CD4⁺ T helper (Th) cells play central roles in immunity in health and disease. While much is known about the effector function of Th cells in combating pathogens and promoting autoimmune diseases, the roles and biology of memory CD4⁺ Th cells are complex and less well understood. In human autoimmune diseases such as multiple sclerosis (MS), there is a critical need to better understand the function and biology of memory T cells. In this review article we summarize current concepts in the field of CD4⁺ T cell memory, including natural history, developmental pathways, subsets, and functions. Furthermore, we discuss advancements in the field of the newly-described CD4⁺ tissue-resident memory T cells and of CD4⁺ memory T cells in autoimmune diseases, two major areas of important unresolved questions in need of answering to advance new vaccine design and development of novel treatments for CD4⁺ T cell-mediated autoimmune diseases.
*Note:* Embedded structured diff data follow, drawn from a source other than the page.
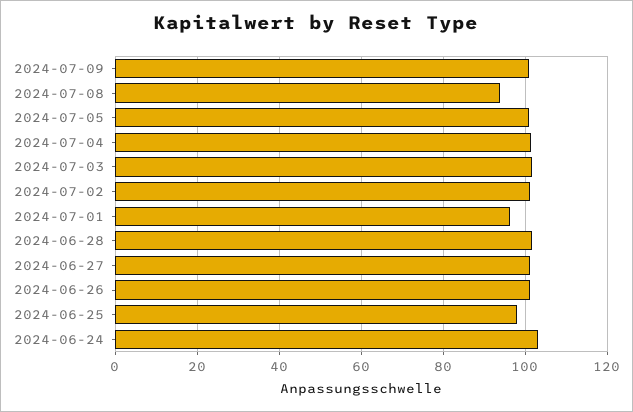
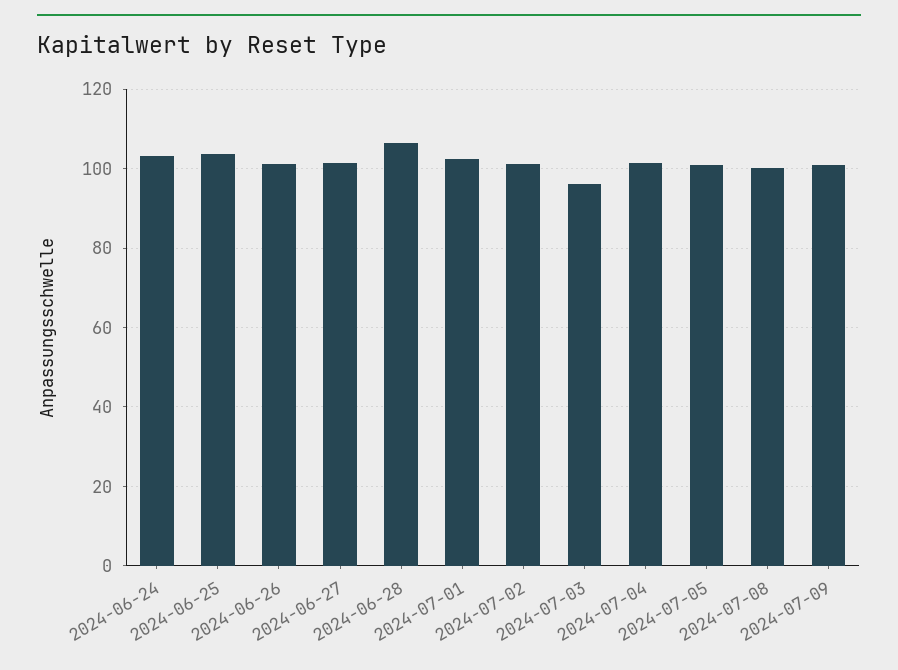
  {
    "2024-07-09": 100,
-   "2024-07-08": 94,
+   "2024-07-08": 100,
    "2024-07-05": 100,
    "2024-07-04": 102,
-   "2024-07-03": 102,
+   "2024-07-03": 96,
    "2024-07-02": 102,
-   "2024-07-01": 96,
+   "2024-07-01": 102,
-   "2024-06-28": 102,
+   "2024-06-28": 106,
    "2024-06-27": 102,
    "2024-06-26": 102,
-   "2024-06-25": 98,
+   "2024-06-25": 104,
    "2024-06-24": 104
  }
Keywords: CD4+ T cells; autoimmune disease; central memory T cell; effector memory T cell; memory T cells; tissue-resident T cell.

Figure 1

Developmental models of memory T cells: (a) In the linear model, effector T cells or memory precursor cells (yellow) are generated following activation of naïve T cell by antigen-presenting cells (APCs) presenting peptide on major histocompatibility complex (MHC) molecules. The intermediate effectors or memory precursors give rise to mature effector memory T cells (T_EM) (red) and central memory T cells (T_CM) (blue). It remains to be answered if the intermediate effectors/precursors also give rise to tissue-resident memory T cells (T_RM) (b) In the asymmetrical model, the proximal daughter cells to the immune-synapse (naïve T cell- T cell receptor (TCR) + peptide and MHC-APC) develop into T_EM, while the distal daughter cells develop into T_CM. It is currently unknown which cells give rise to T_RM (green). (c) In the self-renewal model self-renewing effector T cells or T_CM are generated from naïve T cells. These self-renewing cells can then give rise to T_EM cells. It is unresolved if T_RM are generated from self-renewing T_CM/effector cells or from T_EM. (d) In the simultaneous model naïve T cells first differentiate into different T cell subsets. T cell subsets give rise to different memory subsets as follows: Th1 and Th17 cells (dark gray) generate T_EM, while T_FH cells (light gray) generate T_CM. The T helper cell subset(s) that generate T_RM has not yet been identified.

Figure 2

Factors influencing memory T cell development: Naïve T cells are activated by peptide and MHC via TCR. High levels of interleukin (IL)-2 are critical during early TCR engagement for memory-cell development. The memory T cell development fate is dependent on the inflammatory milieu and TCR signaling strength. Increased levels of inflammatory signals favor T_EM generation and decreased levels of these signals favor T_CM. Conversely, increased levels of TCR affinity and precursor frequencies favor T_CM development while decreased levels favor T_EM. TGF-β is important for generating T_RM. How other inflammatory signals and TCR signaling strength affect T_RM generation remains unresolved.

Figure 3

Markers of memory T cell subsets and their precursors: Terminally differentiated T_CM (blue) and T_EM (red) can be distinguished based on the expression of CD62L, CCR7, IL7R, and other markers not shown. T_RM can be further characterized based on the expression of KLF2, IL-15R, CD103, and S1PR1. T_CM can give rise to T_EM and vice versa. *Recent data suggested that T_RM can re-enter the circulation.